Mondial Chart of the Week: Tight to Wide 📈

17 May 2020

Source: Bloomberg & Momentum Global Investment Management.

What this chart shows

We last discussed the topic of credit spreads in January. As a quick reminder, a credit spread is the difference in yield between a credit instrument (such as a corporate bond) and a government bond of the same maturity. Back in January we commented that spreads were tight (or low) relative to historic levels.

That has since changed. This chart shows the spread of the broad US investment grade bond index during four periods in the last 20 years when the spread widened (or increased) significantly and the number of days that it took to reach its peak.

Market moves this year led to investment grade bond spreads widening by 300 basis points in just under 50 days (peaking on 23rd March), far quicker than any other period shown. In comparison, during the 2008 financial crisis it took over 400 days for the spread to widen by the same amount.

Why this chart is relevant

This chart reflects the panic that struck investors during the first quarter of this year as they grappled with the implications of the new coronavirus. A ‘dash for cash’ ensued as investors sold off risky assets. Only when the Federal Reserve intervened with a raft of stimulus measures, including investment grade bond purchases, was a further liquidity crunch and further widening prevented.

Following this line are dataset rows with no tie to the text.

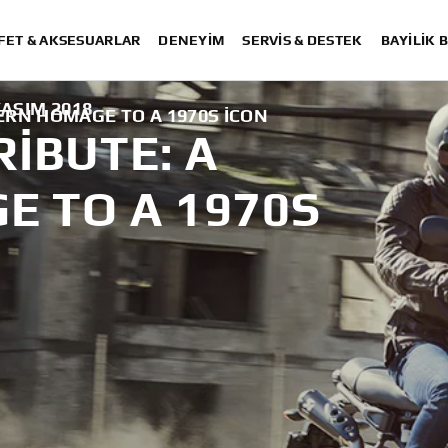
FET & AKSESUARLAR
DENEYIM
SERVIS & DESTEK
BAYİLİK 
KASIM 2018
ERN HOMAGE TO A 1970S ICON
IBUTE: A
 TO A 1970S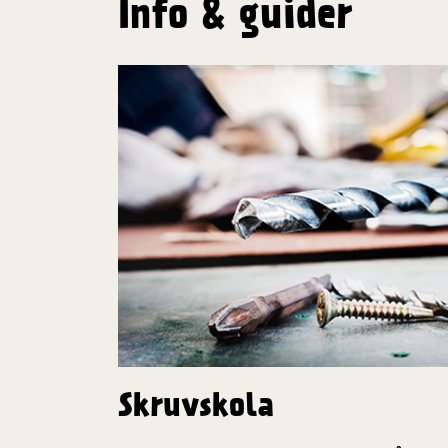
Info & guider
Skruvskola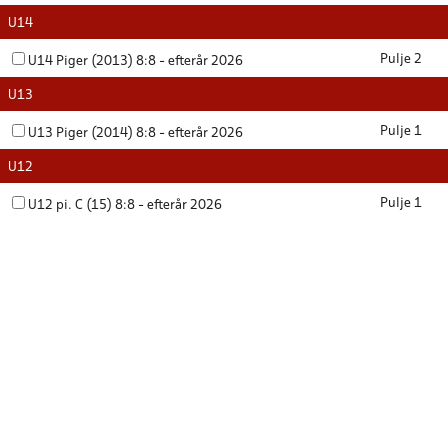
U14
Pulje 2
U14 Piger (2013) 8:8 - efterår 2026
U13
Pulje 1
U13 Piger (2014) 8:8 - efterår 2026
U12
Pulje 1
U12 pi. C (15) 8:8 - efterår 2026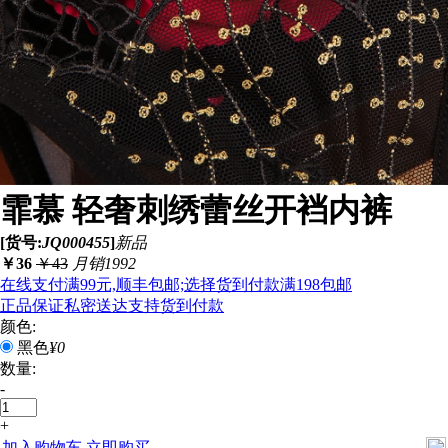
霏慕 轻奢刺绣蕾丝开裆内裤
[货号:
JQ000455
]
新品
￥
36
￥
43
月销1992
在线支付满99元,顺丰包邮;选择货到付款满198包邮
正品保证
私密送达
支持货到付款
颜色:
黑色
¥0
数量:
-
+
加入购物车
立即购买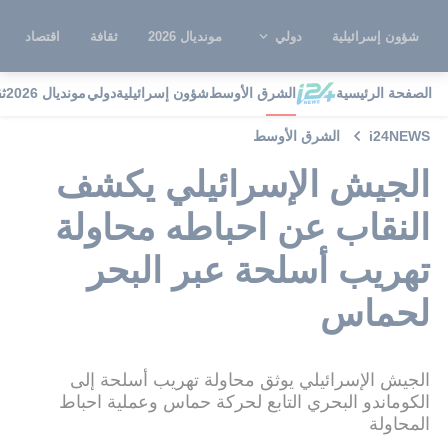
شؤون إسرائيلية
دولي
مونديال 2026
ثقافة
اقتصاد
الصفحة الرئيسية
الشرق الأوسط
شؤون إسرائيلية
دولي
مونديال 2026
ث
i24NEWS
الشرق الأوسط
الجيش الإسرائيلي يكشف
النقاب عن احباطه محاولة
تهريب أسلحة عبر البحر
لحماس
الجيش الإسرائيلي يوثق محاولة تهريب أسلحة إلى
الكوماندو البحري التابع لحركة حماس وعملية احباط
المحاولة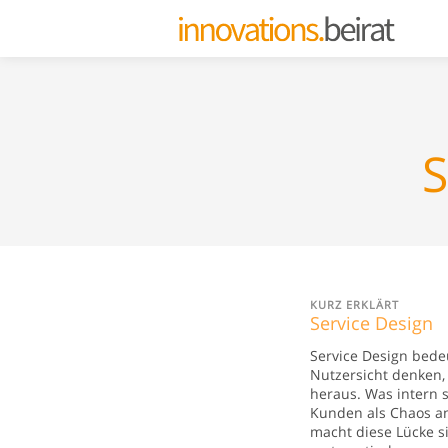
KURZ ERKLÄRT
Service Design
Service Design bede
Nutzersicht denken, 
heraus. Was intern 
Kunden als Chaos a
macht diese Lücke s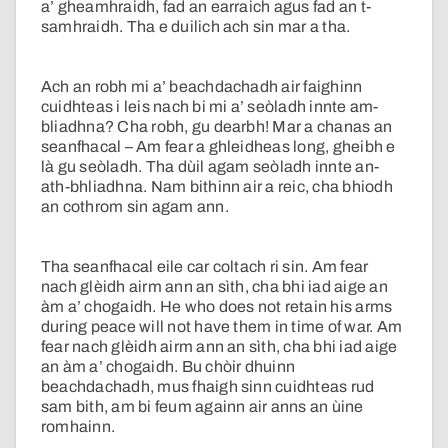
a’ gheamhraidh, fad an earraich agus fad an t-
samhraidh. Tha e duilich ach sin mar a tha.
Ach an robh mi a’ beachdachadh air faighinn
cuidhteas i leis nach bi mi a’ seòladh innte am-
bliadhna? Cha robh, gu dearbh! Mar a chanas an
seanfhacal – Am fear a ghleidheas long, gheibh e
là gu seòladh. Tha dùil agam seòladh innte an-
ath-bhliadhna. Nam bithinn air a reic, cha bhiodh
an cothrom sin agam ann.
Tha seanfhacal eile car coltach ri sin. Am fear
nach glèidh airm ann an sìth, cha bhi iad aige an
àm a’ chogaidh. He who does not retain his arms
during peace will not have them in time of war. Am
fear nach glèidh airm ann an sìth, cha bhi iad aige
an àm a’ chogaidh. Bu chòir dhuinn
beachdachadh, mus fhaigh sinn cuidhteas rud
sam bith, am bi feum againn air anns an ùine
romhainn.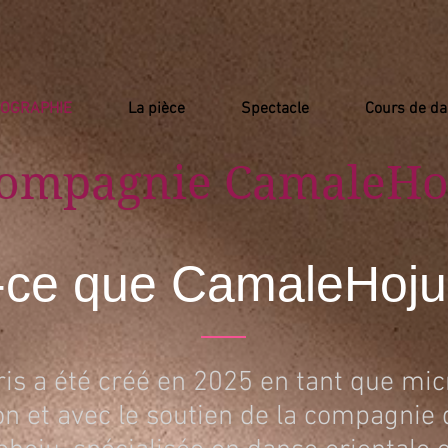
IOGRAPHIE
La pièce
Spectacle
Cours de d
Compagnie
​ CamaleHo
-ce que CamaleHoju
is a été créé en 2025 en tant que mic
ion et avec le soutien de la compagnie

One possible explanation for the pace of the moves witnessed has been the increased use of ETFs by investors in recent years, making it easier and quicker to both buy and sell the credit markets. The speed and level of the spread widening witnessed this year may have hastened the response of the active investor, providing a narrow window of opportunity to add select credit exposure at valuations which compensated them favourably for the credit and liquidity risks taken. Of course, what moves wider quickly can also tighten quickly too.